GIVEN REQUEST:
Reproduce the listing below with every occurrence of "catalogue / barcode" replaced by "specimen barcode" and all other text unchanged. Omit the pictures from your answer.

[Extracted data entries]
::::::::

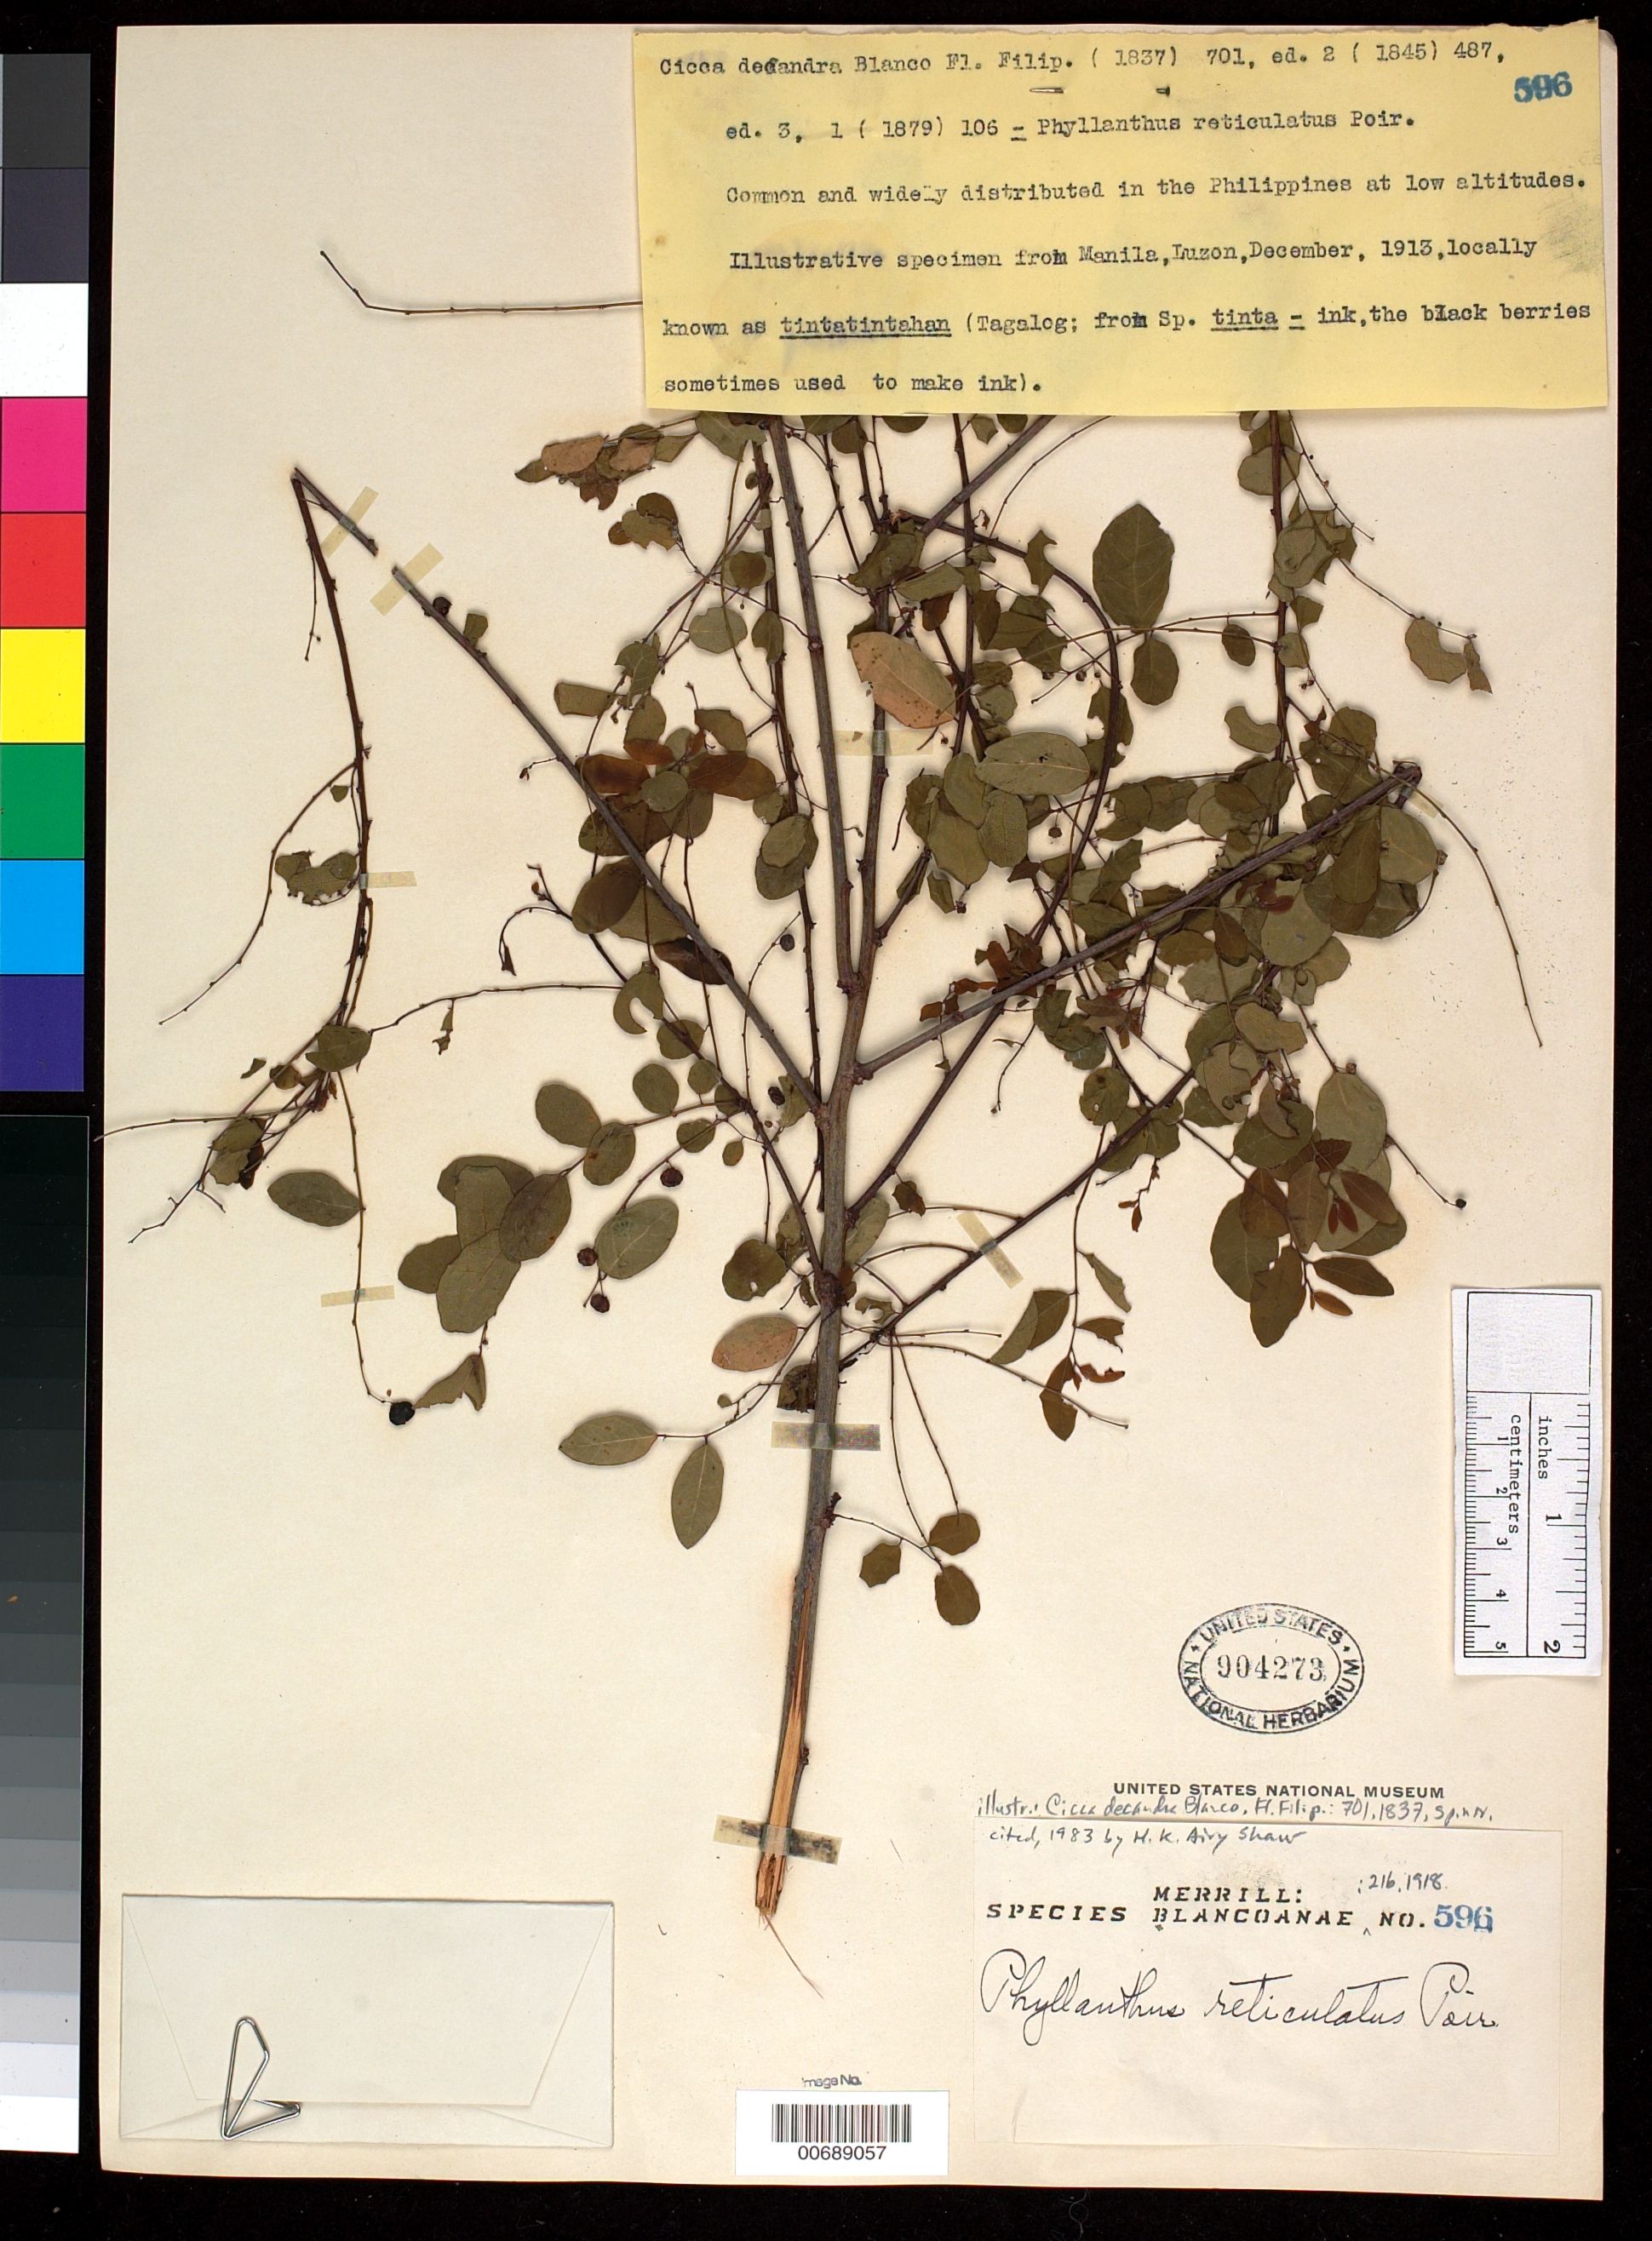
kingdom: Plantae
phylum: Tracheophyta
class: Magnoliopsida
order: Malpighiales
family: Phyllanthaceae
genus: Phyllanthus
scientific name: Phyllanthus reticulatus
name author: Poir.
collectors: E. D. Merrill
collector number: Sp. Blancoan. 0596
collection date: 1913-10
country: Philippines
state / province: National Capital Region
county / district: Manila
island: Luzon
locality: Manila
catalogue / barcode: US 904273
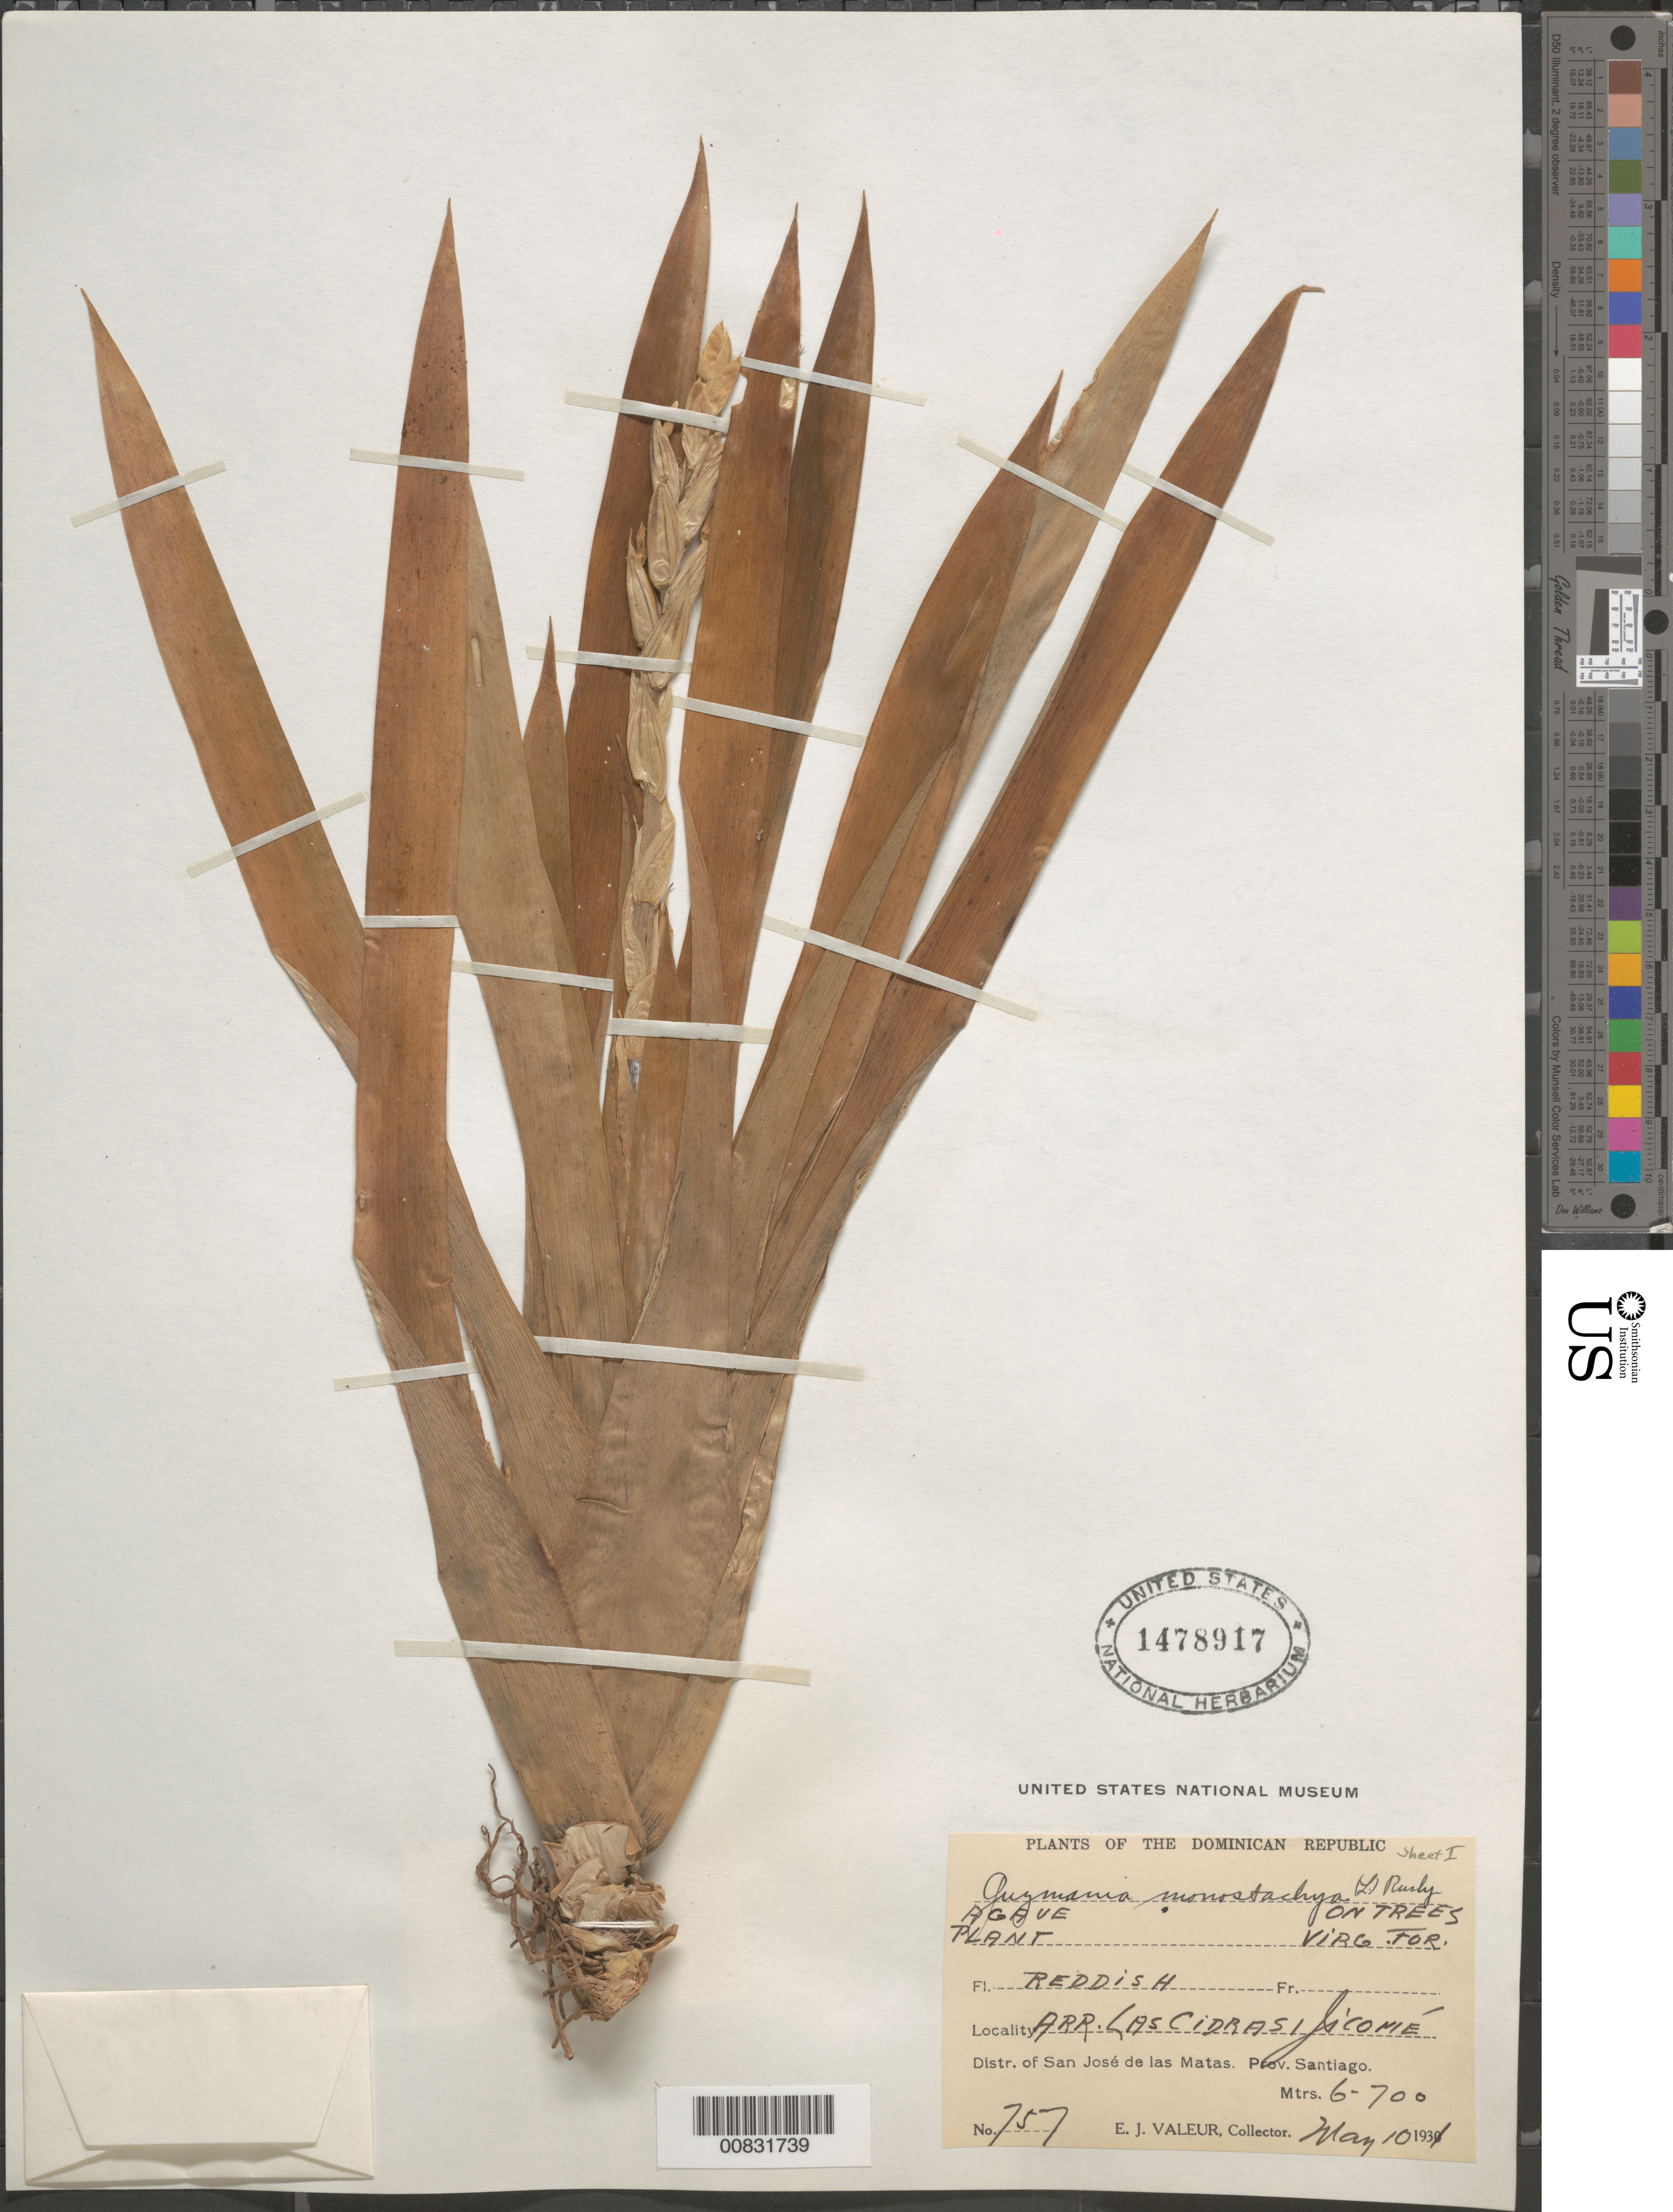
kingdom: Plantae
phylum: Tracheophyta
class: Liliopsida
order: Poales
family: Bromeliaceae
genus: Guzmania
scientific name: Guzmania monostachia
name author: (L.) Rusby ex Mez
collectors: E. Valeur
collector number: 757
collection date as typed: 10 May 1931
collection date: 1931-05-10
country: Dominican Republic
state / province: Santiago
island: Hispaniola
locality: Distr. of San José de las Matas. Arroyo Las Cidras, Jicomé.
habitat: On trees. Virg. for.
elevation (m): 600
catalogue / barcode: US 1478917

::::::::

ANSWER TO THIS PROBLEM:
kingdom: Plantae
phylum: Tracheophyta
class: Magnoliopsida
order: Malpighiales
family: Phyllanthaceae
genus: Phyllanthus
scientific name: Phyllanthus reticulatus
name author: Poir.
collectors: E. D. Merrill
collector number: Sp. Blancoan. 0596
collection date: 1913-10
country: Philippines
state / province: National Capital Region
county / district: Manila
island: Luzon
locality: Manila
specimen barcode: US 904273
kingdom: Plantae
phylum: Tracheophyta
class: Liliopsida
order: Poales
family: Bromeliaceae
genus: Guzmania
scientific name: Guzmania monostachia
name author: (L.) Rusby ex Mez
collectors: E. Valeur
collector number: 757
collection date as typed: 10 May 1931
collection date: 1931-05-10
country: Dominican Republic
state / province: Santiago
island: Hispaniola
locality: Distr. of San José de las Matas. Arroyo Las Cidras, Jicomé.
habitat: On trees. Virg. for.
elevation (m): 600
specimen barcode: US 1478917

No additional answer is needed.